Saved data entries
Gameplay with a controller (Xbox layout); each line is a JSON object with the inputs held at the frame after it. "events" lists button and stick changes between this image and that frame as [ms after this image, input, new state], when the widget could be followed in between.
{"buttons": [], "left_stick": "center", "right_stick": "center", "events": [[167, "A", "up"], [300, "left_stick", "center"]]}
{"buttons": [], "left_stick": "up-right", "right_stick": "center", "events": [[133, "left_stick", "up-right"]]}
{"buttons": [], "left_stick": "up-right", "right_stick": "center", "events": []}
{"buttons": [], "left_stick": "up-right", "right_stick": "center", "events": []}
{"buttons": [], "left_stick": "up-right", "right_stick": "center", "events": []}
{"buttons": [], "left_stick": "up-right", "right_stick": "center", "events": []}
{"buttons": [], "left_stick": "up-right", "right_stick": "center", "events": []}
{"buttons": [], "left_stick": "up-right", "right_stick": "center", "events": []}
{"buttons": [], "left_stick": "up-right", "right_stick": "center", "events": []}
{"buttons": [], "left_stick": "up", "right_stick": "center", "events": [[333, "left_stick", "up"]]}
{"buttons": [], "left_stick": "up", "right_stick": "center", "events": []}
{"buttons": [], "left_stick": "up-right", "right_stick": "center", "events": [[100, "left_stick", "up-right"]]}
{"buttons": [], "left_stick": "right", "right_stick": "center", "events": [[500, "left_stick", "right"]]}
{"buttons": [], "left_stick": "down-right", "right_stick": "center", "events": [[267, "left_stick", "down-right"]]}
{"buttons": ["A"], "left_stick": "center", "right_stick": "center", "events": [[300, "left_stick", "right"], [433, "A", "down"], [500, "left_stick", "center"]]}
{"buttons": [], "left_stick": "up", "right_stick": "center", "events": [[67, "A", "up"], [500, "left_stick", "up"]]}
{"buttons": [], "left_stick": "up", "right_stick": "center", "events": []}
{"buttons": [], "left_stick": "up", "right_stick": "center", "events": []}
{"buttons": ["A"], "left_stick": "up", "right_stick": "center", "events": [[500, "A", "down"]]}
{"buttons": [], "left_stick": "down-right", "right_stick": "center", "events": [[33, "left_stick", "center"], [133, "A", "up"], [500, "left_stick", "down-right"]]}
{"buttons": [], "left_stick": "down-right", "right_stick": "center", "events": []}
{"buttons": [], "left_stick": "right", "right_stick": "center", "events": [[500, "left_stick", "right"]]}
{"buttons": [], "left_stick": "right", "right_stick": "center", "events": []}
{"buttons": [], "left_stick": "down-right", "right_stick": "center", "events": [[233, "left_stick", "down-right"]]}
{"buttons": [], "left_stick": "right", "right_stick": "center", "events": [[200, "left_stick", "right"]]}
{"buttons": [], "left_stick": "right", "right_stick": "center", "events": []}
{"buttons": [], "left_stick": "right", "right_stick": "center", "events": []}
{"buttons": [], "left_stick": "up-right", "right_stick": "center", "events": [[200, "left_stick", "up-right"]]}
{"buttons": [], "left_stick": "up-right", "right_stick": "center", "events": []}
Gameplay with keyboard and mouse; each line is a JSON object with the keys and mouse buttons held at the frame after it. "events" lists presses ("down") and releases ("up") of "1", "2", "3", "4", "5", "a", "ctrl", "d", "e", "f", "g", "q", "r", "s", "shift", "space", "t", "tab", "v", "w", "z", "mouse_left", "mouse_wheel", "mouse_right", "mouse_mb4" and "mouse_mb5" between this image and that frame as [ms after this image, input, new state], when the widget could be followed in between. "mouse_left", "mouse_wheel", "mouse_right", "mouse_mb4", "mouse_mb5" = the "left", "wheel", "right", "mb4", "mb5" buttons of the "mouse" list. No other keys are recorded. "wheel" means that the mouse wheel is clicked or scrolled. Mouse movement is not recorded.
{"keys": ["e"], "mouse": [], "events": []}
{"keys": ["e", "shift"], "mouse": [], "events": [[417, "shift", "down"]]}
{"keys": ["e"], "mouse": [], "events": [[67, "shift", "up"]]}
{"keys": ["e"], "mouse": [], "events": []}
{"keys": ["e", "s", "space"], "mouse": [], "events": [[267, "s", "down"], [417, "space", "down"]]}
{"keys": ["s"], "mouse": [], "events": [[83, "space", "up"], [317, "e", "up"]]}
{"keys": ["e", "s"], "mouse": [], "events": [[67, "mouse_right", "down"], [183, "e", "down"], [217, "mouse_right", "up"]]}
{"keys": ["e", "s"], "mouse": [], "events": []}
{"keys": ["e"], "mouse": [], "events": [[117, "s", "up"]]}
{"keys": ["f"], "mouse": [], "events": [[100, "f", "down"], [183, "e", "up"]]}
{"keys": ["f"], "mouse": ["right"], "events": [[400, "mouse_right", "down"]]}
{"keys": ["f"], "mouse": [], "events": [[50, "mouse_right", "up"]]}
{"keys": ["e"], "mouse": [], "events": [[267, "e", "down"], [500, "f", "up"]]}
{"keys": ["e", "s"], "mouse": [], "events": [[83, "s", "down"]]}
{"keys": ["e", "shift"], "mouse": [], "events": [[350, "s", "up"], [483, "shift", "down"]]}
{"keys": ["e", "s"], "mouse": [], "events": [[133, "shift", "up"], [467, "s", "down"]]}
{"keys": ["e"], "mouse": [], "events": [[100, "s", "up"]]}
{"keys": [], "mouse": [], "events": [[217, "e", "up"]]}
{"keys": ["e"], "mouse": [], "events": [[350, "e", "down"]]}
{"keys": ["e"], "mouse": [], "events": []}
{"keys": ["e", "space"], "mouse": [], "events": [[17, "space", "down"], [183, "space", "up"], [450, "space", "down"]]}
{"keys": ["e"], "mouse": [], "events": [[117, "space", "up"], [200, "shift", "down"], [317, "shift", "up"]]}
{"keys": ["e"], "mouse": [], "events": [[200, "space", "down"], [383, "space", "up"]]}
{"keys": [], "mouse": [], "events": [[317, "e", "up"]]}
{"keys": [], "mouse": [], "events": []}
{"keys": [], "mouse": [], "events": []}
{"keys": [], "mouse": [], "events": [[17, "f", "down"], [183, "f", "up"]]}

▶ _PROBLEM DETAILS_: Would you output every entry exactly as it was written?

▶ _ANSWER SPACE_:
Gameplay with a controller (Xbox layout); each line is a JSON object with the inputs held at the frame after it. "events" lists button and stick changes between this image and that frame as [ms after this image, input, new state], when the widget could be followed in between.
{"buttons": [], "left_stick": "center", "right_stick": "center", "events": [[167, "A", "up"], [300, "left_stick", "center"]]}
{"buttons": [], "left_stick": "up-right", "right_stick": "center", "events": [[133, "left_stick", "up-right"]]}
{"buttons": [], "left_stick": "up-right", "right_stick": "center", "events": []}
{"buttons": [], "left_stick": "up-right", "right_stick": "center", "events": []}
{"buttons": [], "left_stick": "up-right", "right_stick": "center", "events": []}
{"buttons": [], "left_stick": "up-right", "right_stick": "center", "events": []}
{"buttons": [], "left_stick": "up-right", "right_stick": "center", "events": []}
{"buttons": [], "left_stick": "up-right", "right_stick": "center", "events": []}
{"buttons": [], "left_stick": "up-right", "right_stick": "center", "events": []}
{"buttons": [], "left_stick": "up", "right_stick": "center", "events": [[333, "left_stick", "up"]]}
{"buttons": [], "left_stick": "up", "right_stick": "center", "events": []}
{"buttons": [], "left_stick": "up-right", "right_stick": "center", "events": [[100, "left_stick", "up-right"]]}
{"buttons": [], "left_stick": "right", "right_stick": "center", "events": [[500, "left_stick", "right"]]}
{"buttons": [], "left_stick": "down-right", "right_stick": "center", "events": [[267, "left_stick", "down-right"]]}
{"buttons": ["A"], "left_stick": "center", "right_stick": "center", "events": [[300, "left_stick", "right"], [433, "A", "down"], [500, "left_stick", "center"]]}
{"buttons": [], "left_stick": "up", "right_stick": "center", "events": [[67, "A", "up"], [500, "left_stick", "up"]]}
{"buttons": [], "left_stick": "up", "right_stick": "center", "events": []}
{"buttons": [], "left_stick": "up", "right_stick": "center", "events": []}
{"buttons": ["A"], "left_stick": "up", "right_stick": "center", "events": [[500, "A", "down"]]}
{"buttons": [], "left_stick": "down-right", "right_stick": "center", "events": [[33, "left_stick", "center"], [133, "A", "up"], [500, "left_stick", "down-right"]]}
{"buttons": [], "left_stick": "down-right", "right_stick": "center", "events": []}
{"buttons": [], "left_stick": "right", "right_stick": "center", "events": [[500, "left_stick", "right"]]}
{"buttons": [], "left_stick": "right", "right_stick": "center", "events": []}
{"buttons": [], "left_stick": "down-right", "right_stick": "center", "events": [[233, "left_stick", "down-right"]]}
{"buttons": [], "left_stick": "right", "right_stick": "center", "events": [[200, "left_stick", "right"]]}
{"buttons": [], "left_stick": "right", "right_stick": "center", "events": []}
{"buttons": [], "left_stick": "right", "right_stick": "center", "events": []}
{"buttons": [], "left_stick": "up-right", "right_stick": "center", "events": [[200, "left_stick", "up-right"]]}
{"buttons": [], "left_stick": "up-right", "right_stick": "center", "events": []}
Gameplay with keyboard and mouse; each line is a JSON object with the keys and mouse buttons held at the frame after it. "events" lists presses ("down") and releases ("up") of "1", "2", "3", "4", "5", "a", "ctrl", "d", "e", "f", "g", "q", "r", "s", "shift", "space", "t", "tab", "v", "w", "z", "mouse_left", "mouse_wheel", "mouse_right", "mouse_mb4" and "mouse_mb5" between this image and that frame as [ms after this image, input, new state], when the widget could be followed in between. "mouse_left", "mouse_wheel", "mouse_right", "mouse_mb4", "mouse_mb5" = the "left", "wheel", "right", "mb4", "mb5" buttons of the "mouse" list. No other keys are recorded. "wheel" means that the mouse wheel is clicked or scrolled. Mouse movement is not recorded.
{"keys": ["e"], "mouse": [], "events": []}
{"keys": ["e", "shift"], "mouse": [], "events": [[417, "shift", "down"]]}
{"keys": ["e"], "mouse": [], "events": [[67, "shift", "up"]]}
{"keys": ["e"], "mouse": [], "events": []}
{"keys": ["e", "s", "space"], "mouse": [], "events": [[267, "s", "down"], [417, "space", "down"]]}
{"keys": ["s"], "mouse": [], "events": [[83, "space", "up"], [317, "e", "up"]]}
{"keys": ["e", "s"], "mouse": [], "events": [[67, "mouse_right", "down"], [183, "e", "down"], [217, "mouse_right", "up"]]}
{"keys": ["e", "s"], "mouse": [], "events": []}
{"keys": ["e"], "mouse": [], "events": [[117, "s", "up"]]}
{"keys": ["f"], "mouse": [], "events": [[100, "f", "down"], [183, "e", "up"]]}
{"keys": ["f"], "mouse": ["right"], "events": [[400, "mouse_right", "down"]]}
{"keys": ["f"], "mouse": [], "events": [[50, "mouse_right", "up"]]}
{"keys": ["e"], "mouse": [], "events": [[267, "e", "down"], [500, "f", "up"]]}
{"keys": ["e", "s"], "mouse": [], "events": [[83, "s", "down"]]}
{"keys": ["e", "shift"], "mouse": [], "events": [[350, "s", "up"], [483, "shift", "down"]]}
{"keys": ["e", "s"], "mouse": [], "events": [[133, "shift", "up"], [467, "s", "down"]]}
{"keys": ["e"], "mouse": [], "events": [[100, "s", "up"]]}
{"keys": [], "mouse": [], "events": [[217, "e", "up"]]}
{"keys": ["e"], "mouse": [], "events": [[350, "e", "down"]]}
{"keys": ["e"], "mouse": [], "events": []}
{"keys": ["e", "space"], "mouse": [], "events": [[17, "space", "down"], [183, "space", "up"], [450, "space", "down"]]}
{"keys": ["e"], "mouse": [], "events": [[117, "space", "up"], [200, "shift", "down"], [317, "shift", "up"]]}
{"keys": ["e"], "mouse": [], "events": [[200, "space", "down"], [383, "space", "up"]]}
{"keys": [], "mouse": [], "events": [[317, "e", "up"]]}
{"keys": [], "mouse": [], "events": []}
{"keys": [], "mouse": [], "events": []}
{"keys": [], "mouse": [], "events": [[17, "f", "down"], [183, "f", "up"]]}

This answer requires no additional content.